DuBridge, who will also be a speaker at this year’s Healthcare Revolution conference, noted that the company launched a mental health program that involves sharing a series of wellness podcasts titled “Straight Talk For Real Life.” This podcast aims to address mental health issues and provide employees and their families with relevant tips and tools to support those with mental health concerns or dealing with workplace stress.
In addition to these measures, organizations can also adopt more efficient wellness offerings aimed at improving physical health. For instance, redesign office structures and operations to get employees walking more and engage in more walking meetings. Employers can also encourage workers to take exercise breaks and shift employees from the traditional open office settings to drive more physical interactions.
“We have a global wellness challenge, like a walking or activity challenge, aimed at helping employees increase their physical activity. There are a lot of mental health and physical health benefits of getting people up and walking, and that’s why we have shifted more focus to this area to approach health holistically,” DuBridge noted about HPE.
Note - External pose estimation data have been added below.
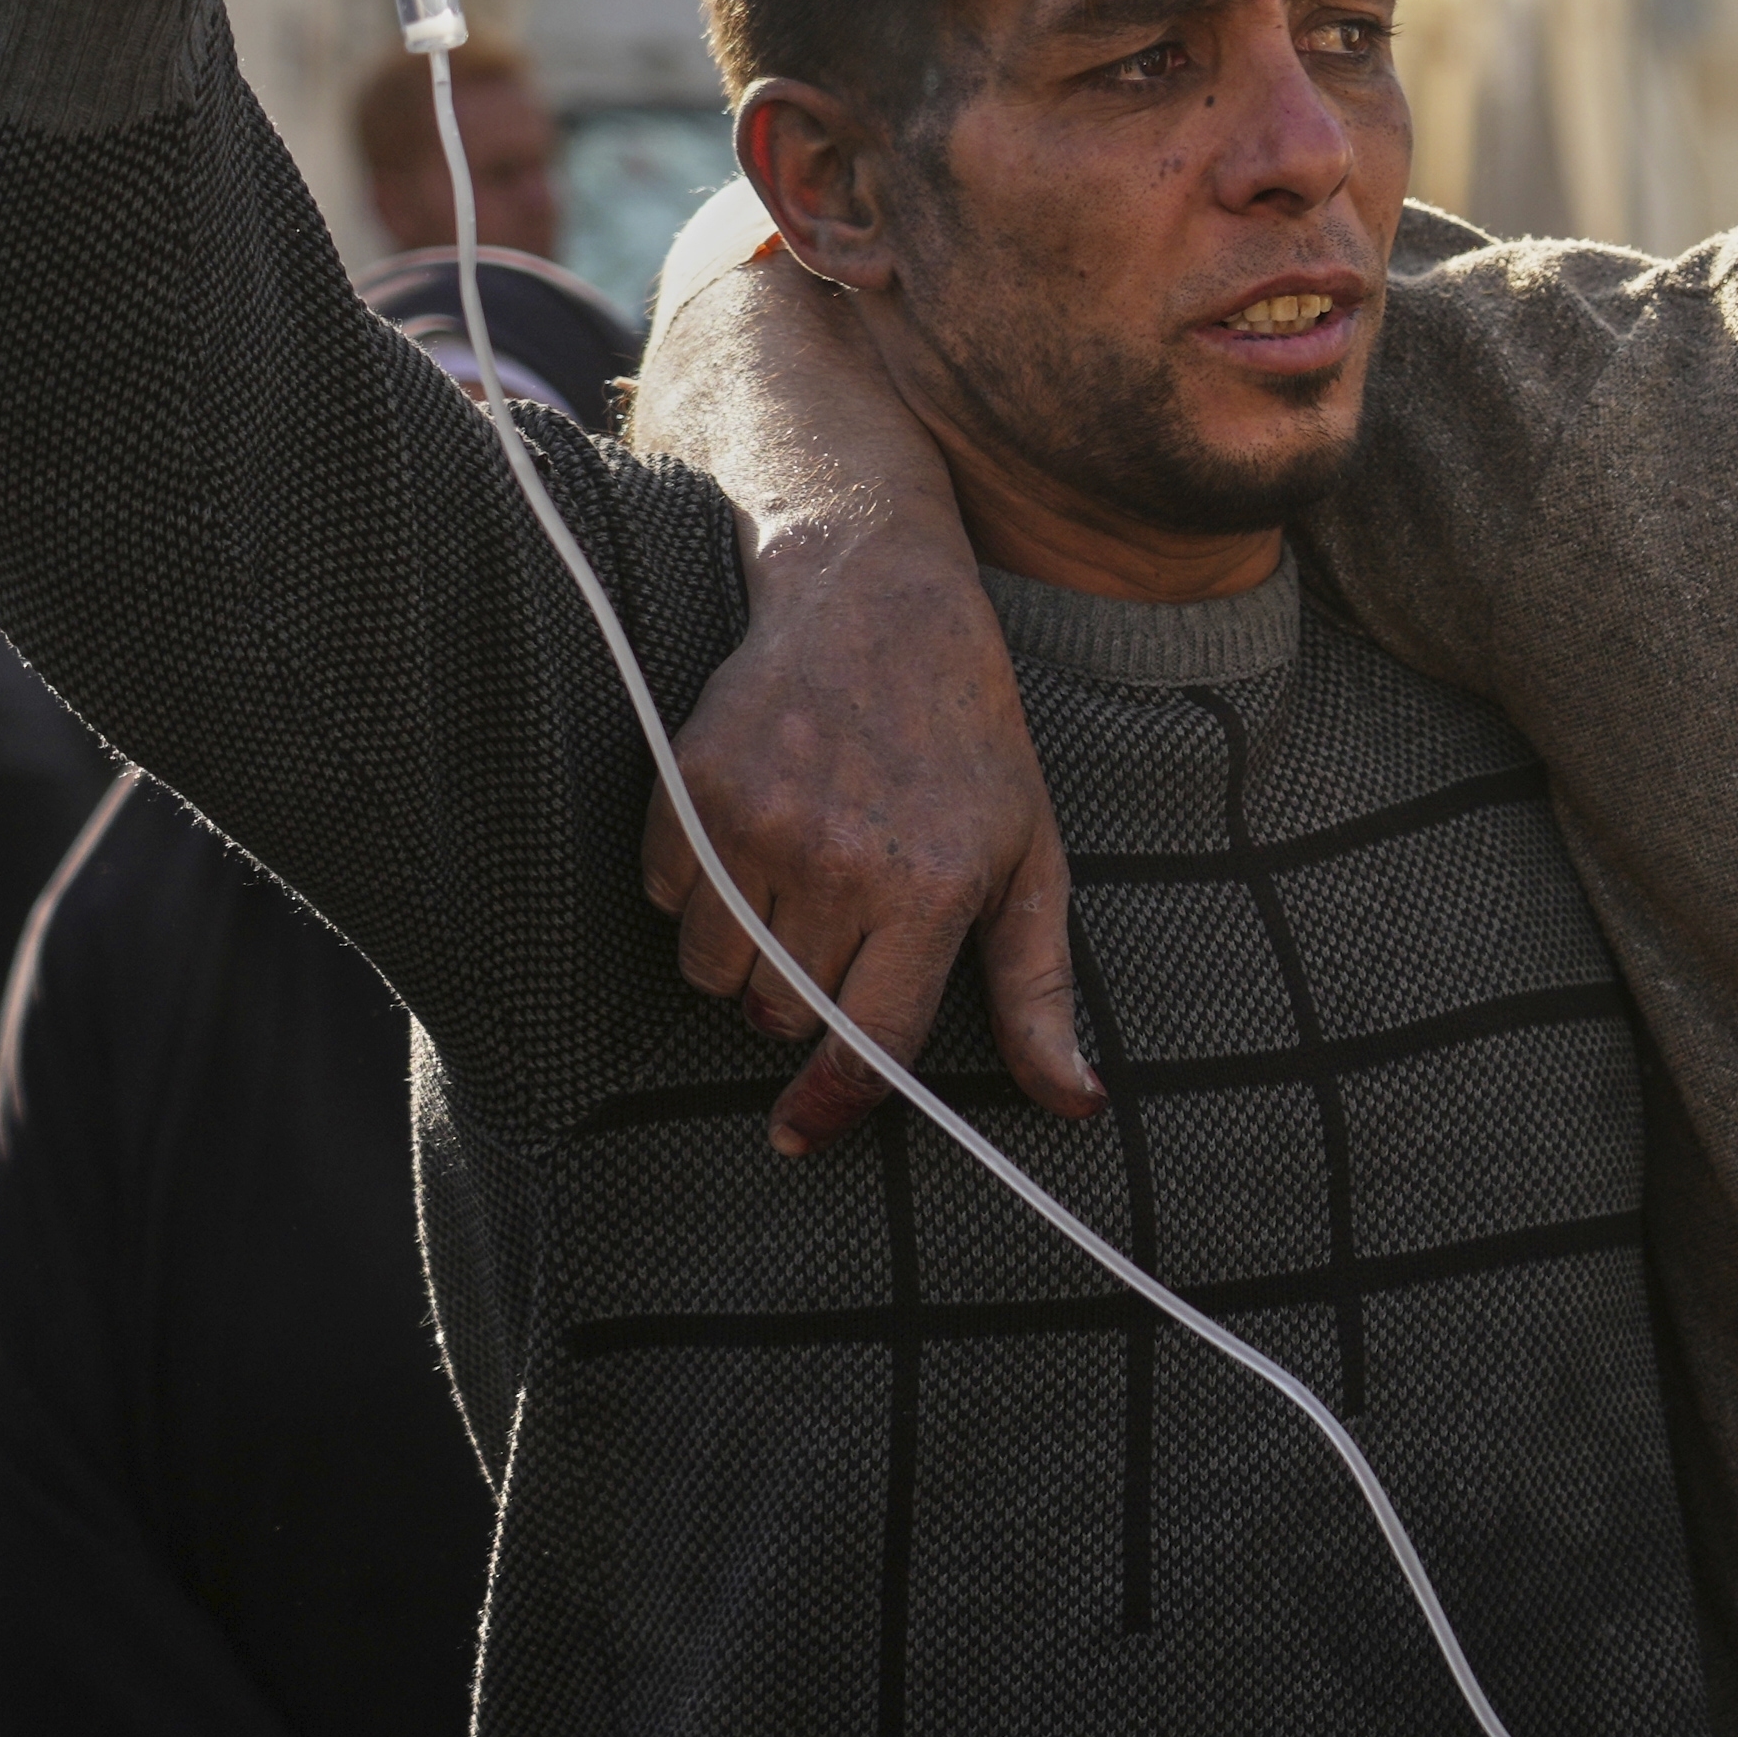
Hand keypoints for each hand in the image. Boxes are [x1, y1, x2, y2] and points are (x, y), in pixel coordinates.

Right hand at [647, 498, 1095, 1156]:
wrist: (878, 604)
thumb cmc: (969, 744)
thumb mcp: (1031, 861)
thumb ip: (1040, 992)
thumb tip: (1076, 1103)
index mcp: (933, 890)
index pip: (868, 1042)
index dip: (833, 1103)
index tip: (799, 1132)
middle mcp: (842, 863)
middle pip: (781, 1015)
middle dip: (799, 1000)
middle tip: (835, 929)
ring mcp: (758, 823)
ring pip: (710, 971)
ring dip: (738, 956)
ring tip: (789, 886)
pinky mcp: (692, 786)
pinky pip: (661, 899)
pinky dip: (689, 891)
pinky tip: (744, 838)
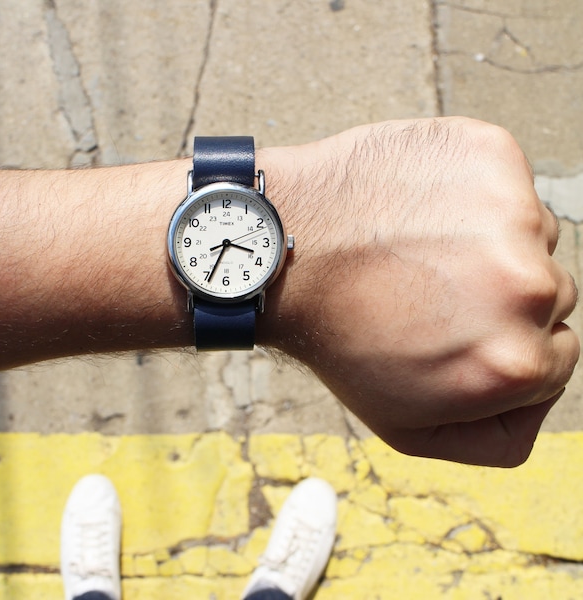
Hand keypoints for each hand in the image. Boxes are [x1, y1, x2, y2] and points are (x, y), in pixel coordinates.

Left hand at [260, 117, 578, 466]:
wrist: (285, 250)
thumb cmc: (338, 336)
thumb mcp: (408, 427)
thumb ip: (494, 439)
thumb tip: (539, 405)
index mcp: (516, 363)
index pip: (556, 357)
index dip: (503, 346)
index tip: (456, 330)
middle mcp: (529, 288)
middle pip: (550, 296)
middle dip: (498, 299)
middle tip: (429, 291)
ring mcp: (512, 213)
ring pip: (530, 238)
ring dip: (486, 245)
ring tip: (419, 250)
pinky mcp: (491, 155)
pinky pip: (507, 186)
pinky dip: (472, 197)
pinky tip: (421, 212)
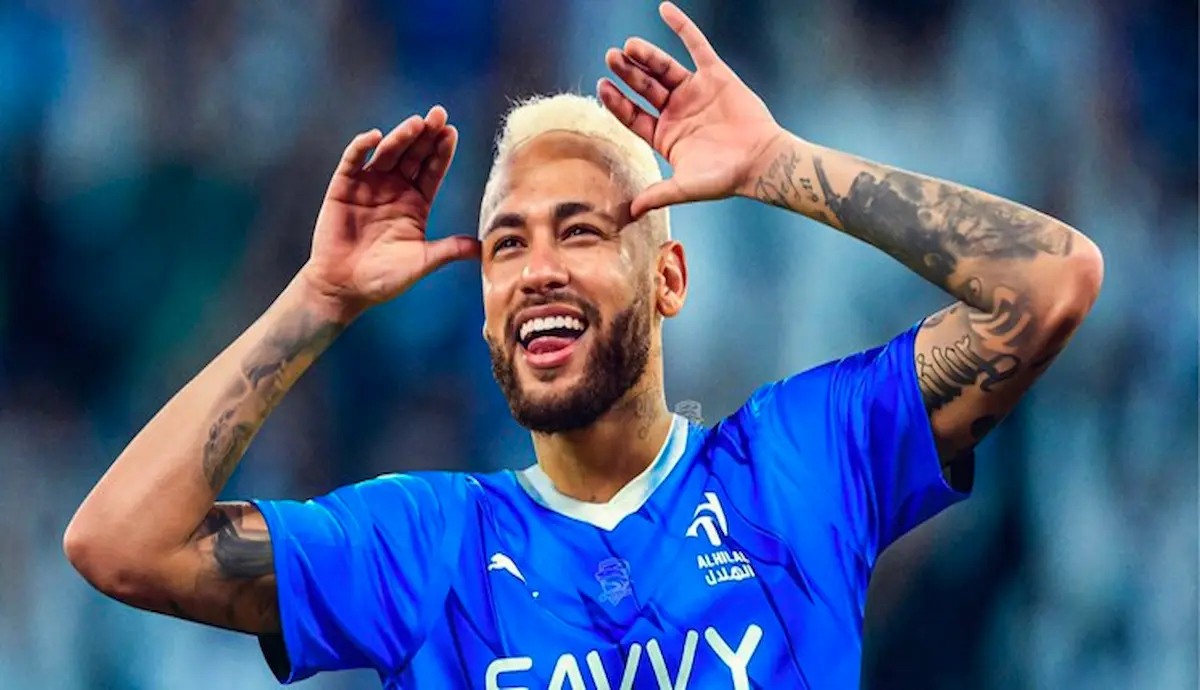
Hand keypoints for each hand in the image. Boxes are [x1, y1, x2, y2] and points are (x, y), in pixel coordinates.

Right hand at [300, 106, 479, 314]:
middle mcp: (394, 189)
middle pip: (413, 155)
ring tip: (415, 124)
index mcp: (416, 203)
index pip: (433, 171)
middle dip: (426, 135)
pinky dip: (362, 148)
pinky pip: (353, 162)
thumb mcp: (422, 262)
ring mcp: (369, 186)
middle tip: (438, 115)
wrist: (343, 289)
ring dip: (400, 137)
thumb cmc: (383, 279)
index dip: (442, 152)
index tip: (452, 133)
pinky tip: (375, 137)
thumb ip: (450, 250)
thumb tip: (484, 247)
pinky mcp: (343, 189)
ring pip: (387, 154)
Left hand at [598, 2, 784, 217]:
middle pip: (644, 88)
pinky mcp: (716, 76)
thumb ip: (657, 194)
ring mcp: (695, 92)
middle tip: (611, 58)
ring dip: (646, 56)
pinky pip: (696, 46)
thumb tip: (629, 215)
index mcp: (664, 135)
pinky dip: (682, 28)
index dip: (616, 101)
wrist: (762, 161)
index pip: (632, 114)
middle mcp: (676, 111)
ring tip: (629, 46)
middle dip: (627, 73)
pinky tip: (664, 10)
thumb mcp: (685, 187)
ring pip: (664, 67)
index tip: (602, 86)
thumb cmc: (725, 178)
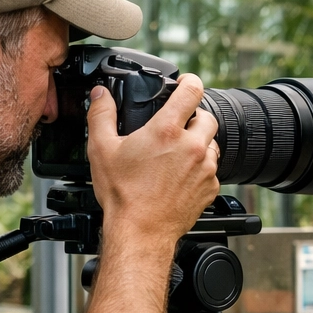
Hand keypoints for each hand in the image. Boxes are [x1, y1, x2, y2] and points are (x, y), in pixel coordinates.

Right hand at [85, 75, 220, 248]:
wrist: (141, 231)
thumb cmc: (123, 194)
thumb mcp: (102, 149)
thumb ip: (101, 115)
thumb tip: (101, 95)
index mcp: (167, 131)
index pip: (192, 90)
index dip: (190, 81)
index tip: (186, 83)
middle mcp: (191, 146)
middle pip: (207, 116)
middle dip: (194, 116)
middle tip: (177, 125)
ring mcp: (204, 168)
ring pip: (212, 144)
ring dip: (199, 142)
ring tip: (177, 153)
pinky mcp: (210, 188)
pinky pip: (212, 170)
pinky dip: (200, 168)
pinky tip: (181, 176)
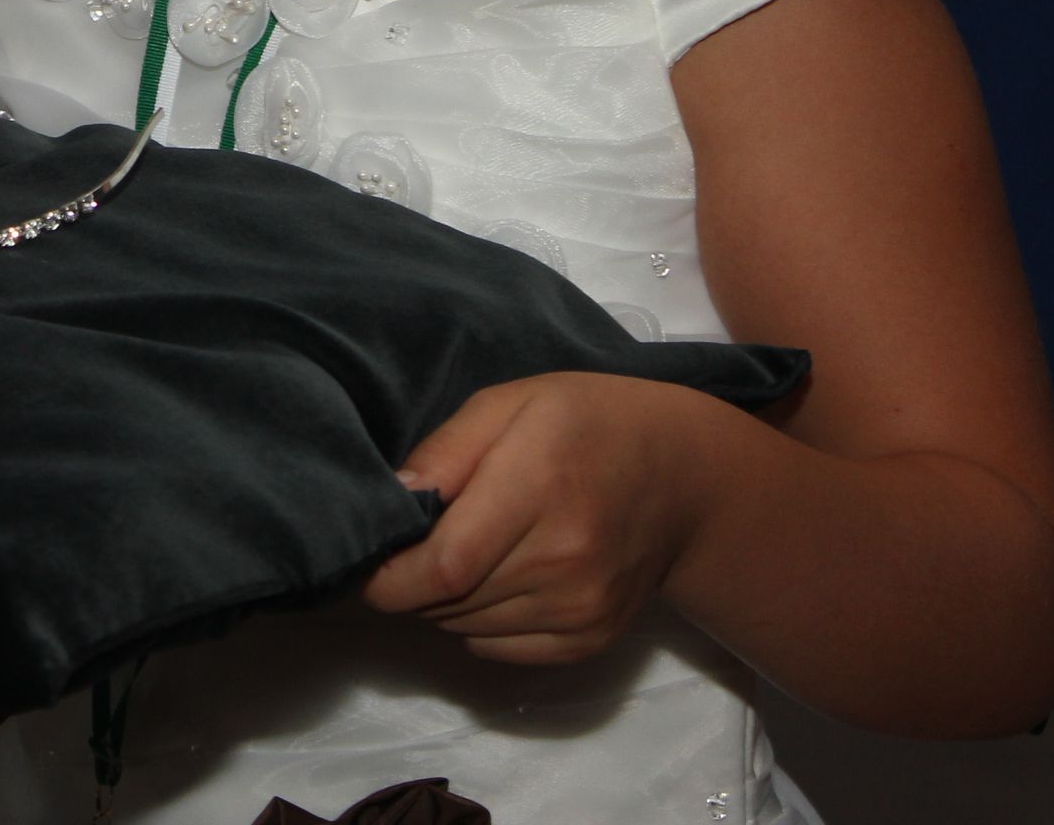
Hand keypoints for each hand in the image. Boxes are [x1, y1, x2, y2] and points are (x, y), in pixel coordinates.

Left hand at [362, 372, 720, 665]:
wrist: (684, 477)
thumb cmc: (586, 423)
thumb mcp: (511, 402)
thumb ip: (447, 451)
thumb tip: (394, 502)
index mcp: (540, 486)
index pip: (444, 566)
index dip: (389, 576)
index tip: (369, 559)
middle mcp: (565, 559)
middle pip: (447, 602)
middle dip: (412, 580)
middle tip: (423, 539)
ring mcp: (582, 607)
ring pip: (465, 629)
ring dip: (445, 601)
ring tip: (471, 548)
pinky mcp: (590, 639)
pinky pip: (498, 650)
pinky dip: (478, 623)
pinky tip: (500, 578)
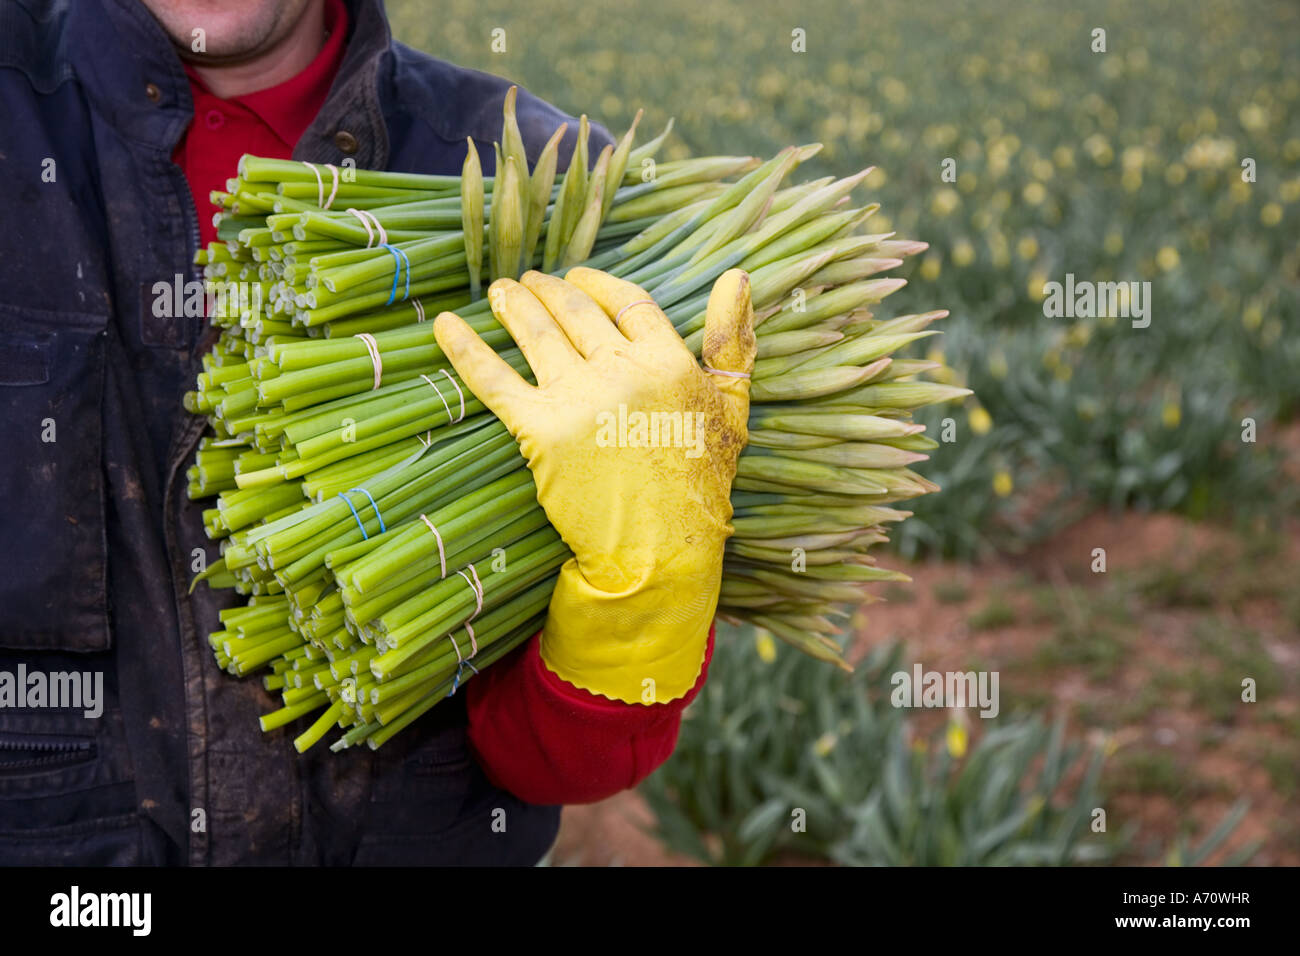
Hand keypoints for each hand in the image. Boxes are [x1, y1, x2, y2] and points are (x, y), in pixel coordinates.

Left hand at [433, 267, 755, 702]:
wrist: (662, 551)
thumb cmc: (700, 485)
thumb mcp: (734, 409)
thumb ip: (732, 341)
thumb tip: (737, 277)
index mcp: (670, 361)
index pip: (625, 300)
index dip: (595, 283)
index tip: (575, 277)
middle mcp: (623, 372)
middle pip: (574, 311)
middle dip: (545, 291)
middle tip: (527, 283)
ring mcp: (579, 400)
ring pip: (535, 334)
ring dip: (511, 305)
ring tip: (498, 293)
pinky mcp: (541, 432)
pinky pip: (494, 379)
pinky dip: (465, 350)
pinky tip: (445, 326)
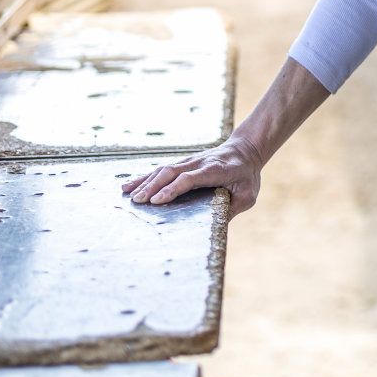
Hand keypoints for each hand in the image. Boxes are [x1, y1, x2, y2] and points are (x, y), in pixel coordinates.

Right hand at [119, 56, 329, 217]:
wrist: (245, 149)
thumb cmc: (247, 175)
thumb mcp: (248, 194)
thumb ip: (233, 208)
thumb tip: (215, 227)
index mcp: (216, 170)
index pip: (191, 178)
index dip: (174, 188)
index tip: (158, 200)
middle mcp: (199, 163)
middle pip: (172, 171)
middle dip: (153, 186)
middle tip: (137, 201)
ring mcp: (190, 161)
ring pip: (164, 168)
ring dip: (145, 181)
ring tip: (128, 195)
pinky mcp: (182, 163)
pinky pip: (161, 169)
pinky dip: (145, 177)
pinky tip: (128, 185)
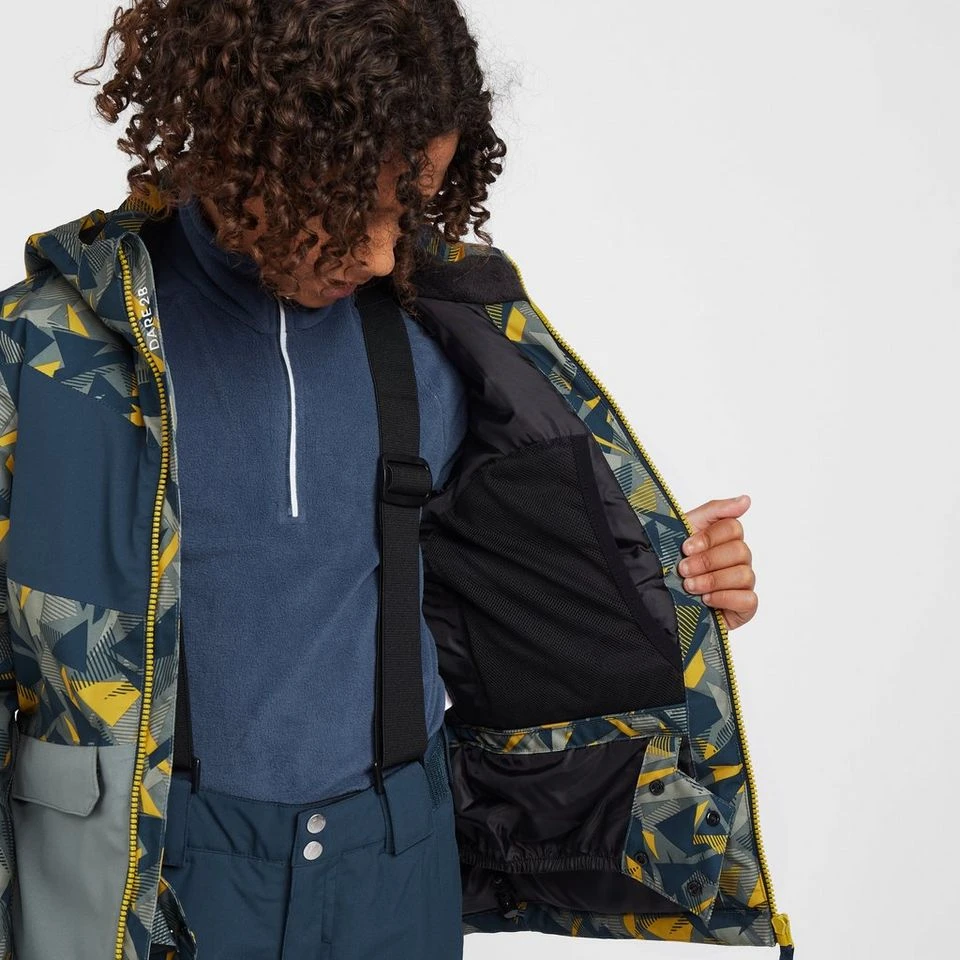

Financial wellness is an often neglected aspect of wellness in many organizations. Wellness programs are not complete without addressing employees’ financial concerns. Financial stress surged during the pandemic as restrictions crippled business activities and caused job losses. In the post-pandemic era, employees want as much information about their financial health as they do about their physical and mental health. This involves not only offering resources and tools to help employees manage their finances better but also availing workers of financial compensations and benefits they are eligible for.
Another way to demonstrate your commitment to your employees’ growth is to provide your employees with resources and upskilling opportunities through online courses, webinars, and other platforms to help them get ahead with their work tasks and goals. One of the major triggers of the great resignation is burnout, much of which results from mismatching job tasks with employees who have not been adequately trained to take up those tasks.
Equip your workers with the right tools, training, and resources to navigate their daily work responsibilities. Offer constructive feedback where necessary, as overwhelming workers with negative feedback may further dent their morale and productivity and increase workplace stress. Open communication channels, particularly for remote workers, to ensure an efficient feedback loop system.
Overall, these measures drive engagement and boost morale among employees. A healthier, better-engaged workforce is a healthy and productive organization. Employers and business leaders must adapt to the changes of the new normal and build organizations that are employee-centric and aim to make their workforce healthier, more equipped, and better engaged.